▶ _Exercise goal_
Although the records contain pictures, repeat only the text of every line exactly.

━━━━━━━━

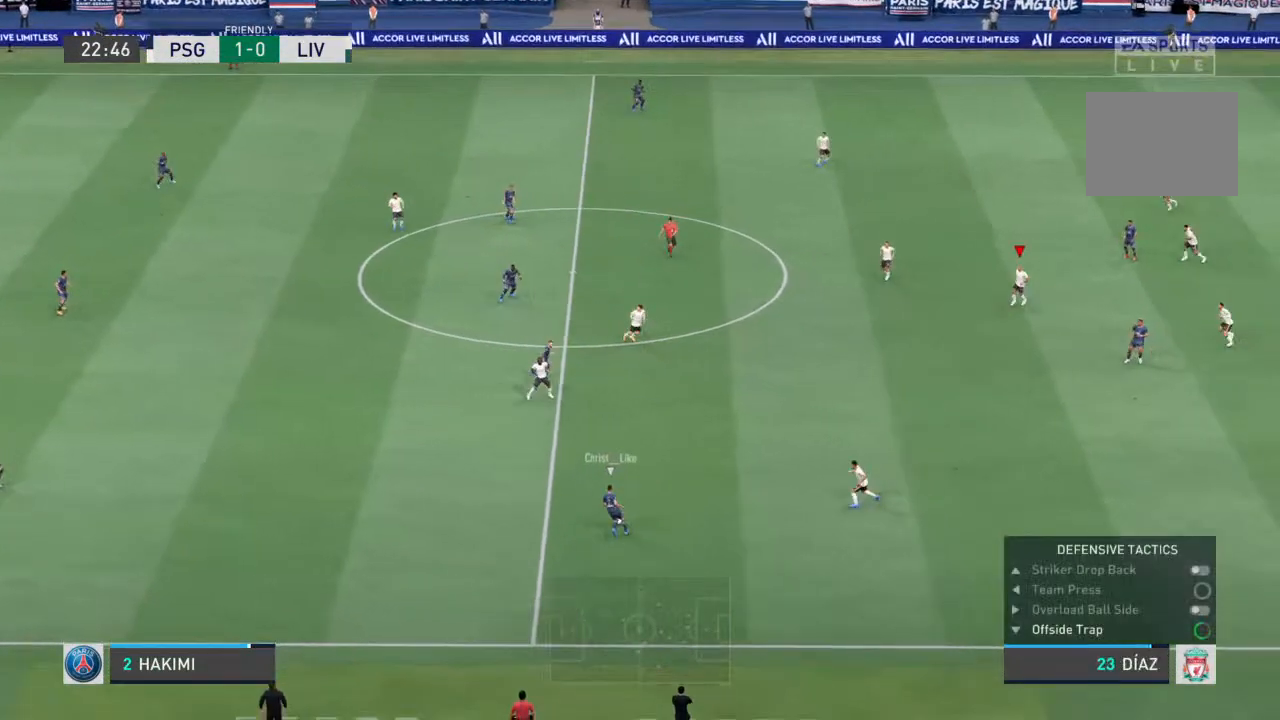
{"dt_ms": 500, "buttons": ["L1", "L2", "R1"], "left_stick": "down-left", "right_stick": "center", "events": [[67, "right_stick", "center"], [433, "L1", "down"]]}
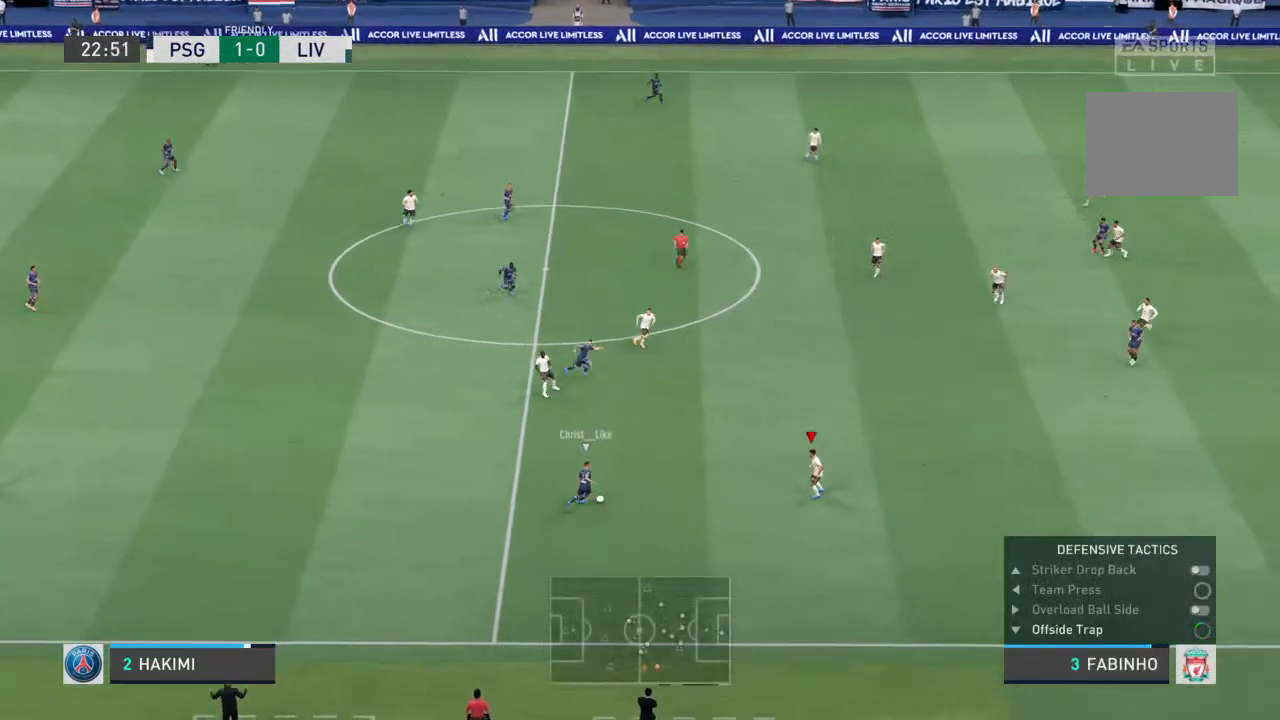
{"dt_ms": 500, "buttons": ["L2", "R1"], "left_stick": "down", "right_stick": "center", "events": [[67, "L1", "up"], [333, "left_stick", "down"]]}
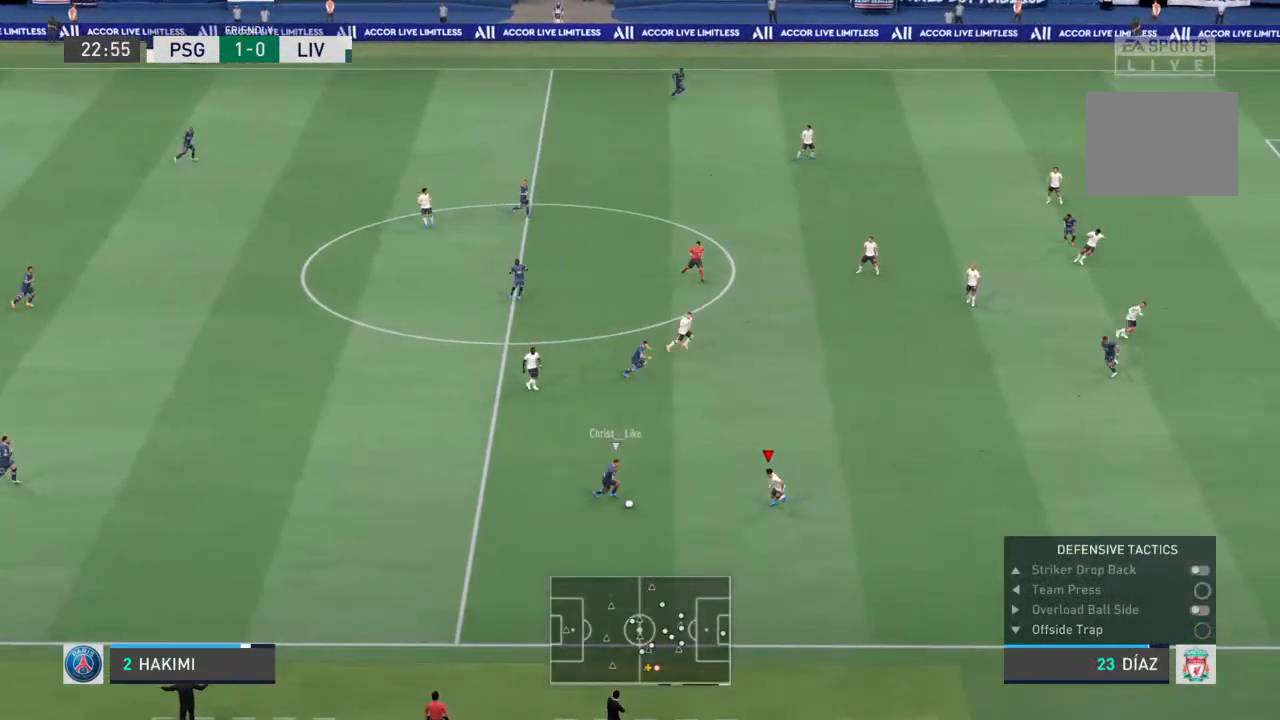
{"dt_ms": 500, "buttons": ["L2", "R1"], "left_stick": "down-right", "right_stick": "center", "events": [[267, "left_stick", "down-right"]]}
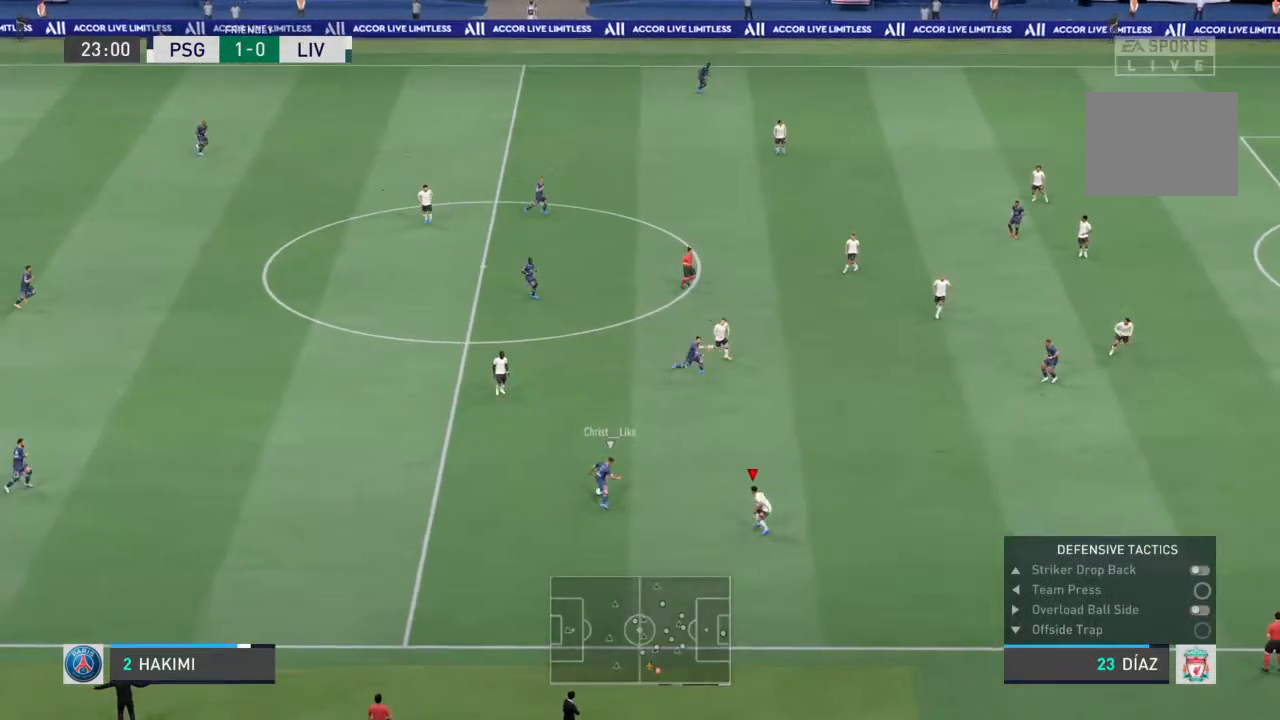
{"dt_ms": 500, "buttons": ["L2", "R1"], "left_stick": "down", "right_stick": "center", "events": [[67, "left_stick", "up-right"], [167, "left_stick", "down-right"], [233, "L1", "down"], [300, "left_stick", "down"], [400, "L1", "up"]]}
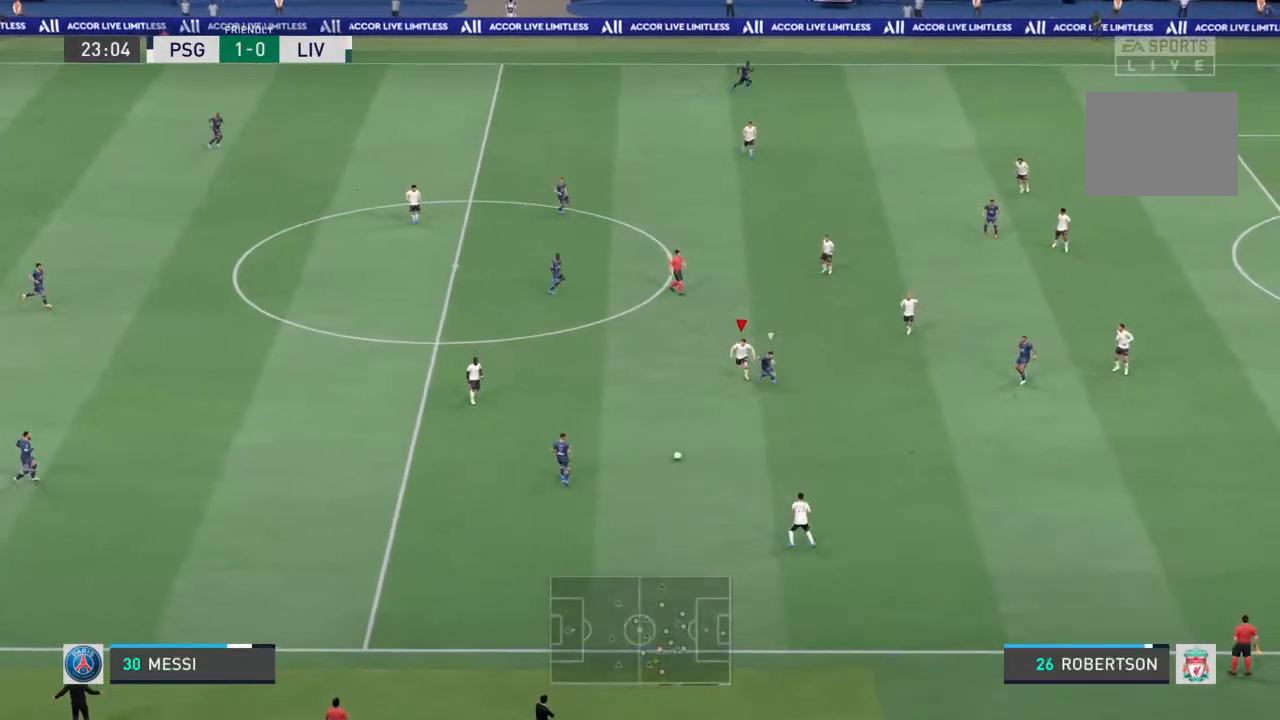
{"dt_ms": 500, "buttons": ["L1", "L2", "R1"], "left_stick": "down", "right_stick": "center", "events": [[200, "left_stick", "down-right"], [433, "L1", "down"], [433, "left_stick", "down"]]}
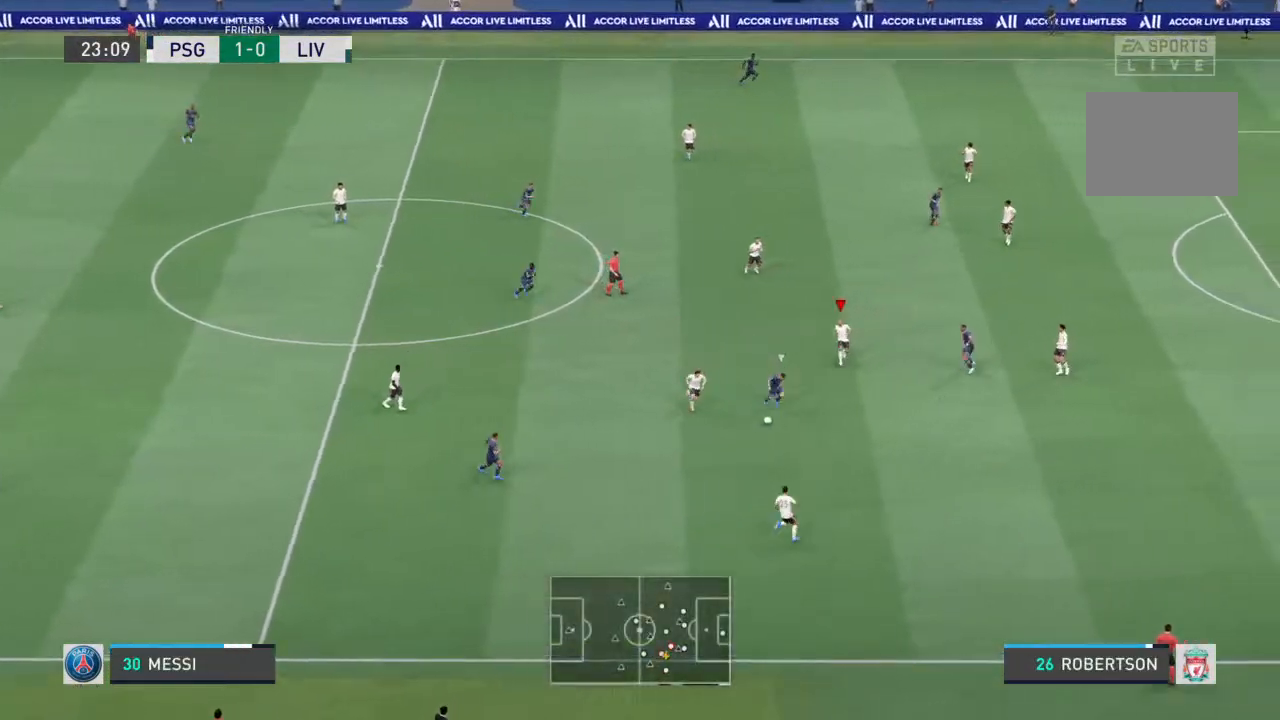
{"dt_ms": 500, "buttons": ["L2", "R1"], "left_stick": "down-right", "right_stick": "center", "events": [[100, "L1", "up"], [167, "left_stick", "down-right"]]}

━━━━━━━━

▶ _Exercise result_
{"dt_ms": 500, "buttons": ["L1", "L2", "R1"], "left_stick": "down-left", "right_stick": "center", "events": [[67, "right_stick", "center"], [433, "L1", "down"]]}
{"dt_ms": 500, "buttons": ["L2", "R1"], "left_stick": "down", "right_stick": "center", "events": [[67, "L1", "up"], [333, "left_stick", "down"]]}
{"dt_ms": 500, "buttons": ["L2", "R1"], "left_stick": "down-right", "right_stick": "center", "events": [[267, "left_stick", "down-right"]]}
{"dt_ms": 500, "buttons": ["L2", "R1"], "left_stick": "down", "right_stick": "center", "events": [[67, "left_stick", "up-right"], [167, "left_stick", "down-right"], [233, "L1", "down"], [300, "left_stick", "down"], [400, "L1", "up"]]}
{"dt_ms": 500, "buttons": ["L1", "L2", "R1"], "left_stick": "down", "right_stick": "center", "events": [[200, "left_stick", "down-right"], [433, "L1", "down"], [433, "left_stick", "down"]]}
{"dt_ms": 500, "buttons": ["L2", "R1"], "left_stick": "down-right", "right_stick": "center", "events": [[100, "L1", "up"], [167, "left_stick", "down-right"]]}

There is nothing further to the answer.